| Quote #4
Nevertheless, we all of us, to varying degrees, believed that when you saw the person you were copied from, you'd get some insight into who you were deep down, and maybe too, you'd see something of what your life held in store. (12.12)
According to this theory, the apple doesn't fall far from the tree. Or the clone doesn't fall far from her "possible." So finding your model would be like getting a cheat sheet for your own identity. But what part of your identity will you get to discover when you find this model? And what do you think Kathy means by the phrase "deep down"? Maybe she means she'll learn more about her personality. Or her soul. Or her DNA?
| Quote #5
There were some who thought it stupid to be concerned about possibles at all. Our models were an irrelevance, a technical necessity for bringing us into the world, nothing more than that. It was up to each of us to make of our lives what we could. (12.13)

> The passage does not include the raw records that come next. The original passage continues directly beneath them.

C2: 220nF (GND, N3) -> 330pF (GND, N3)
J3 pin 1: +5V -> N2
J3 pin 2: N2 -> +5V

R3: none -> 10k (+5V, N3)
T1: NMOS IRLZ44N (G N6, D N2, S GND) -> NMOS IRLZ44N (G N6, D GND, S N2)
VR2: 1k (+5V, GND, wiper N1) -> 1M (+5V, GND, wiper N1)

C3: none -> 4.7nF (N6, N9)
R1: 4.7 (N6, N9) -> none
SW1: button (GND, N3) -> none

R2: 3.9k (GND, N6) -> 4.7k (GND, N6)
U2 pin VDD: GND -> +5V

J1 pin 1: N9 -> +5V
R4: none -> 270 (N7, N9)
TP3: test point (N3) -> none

There's definitely a mix of dependence and free will in the clones' very existence. On the one hand, they rely on their model as a "technical necessity." Without their model, they wouldn't be alive at all. But on the other hand, once they've been made, the clones have to fend for themselves. Chances are, they'll never see their model again.
| Quote #6
Her hair was darker than Ruth's—though it could have been dyed—and she had it tied back in a simple pony-tail the way Ruth usually did. She was laughing at something her friend in the red outfit was saying, and her face, especially when she was finishing her laugh with a shake of her head, had more than a hint of Ruth about it. (14.22)
Kathy and her friends are looking for signs that this woman might be Ruth's possible: her hair color, her mannerisms, even her ponytail. Are these the bits that make up identity? Or are they looking for the wrong clues?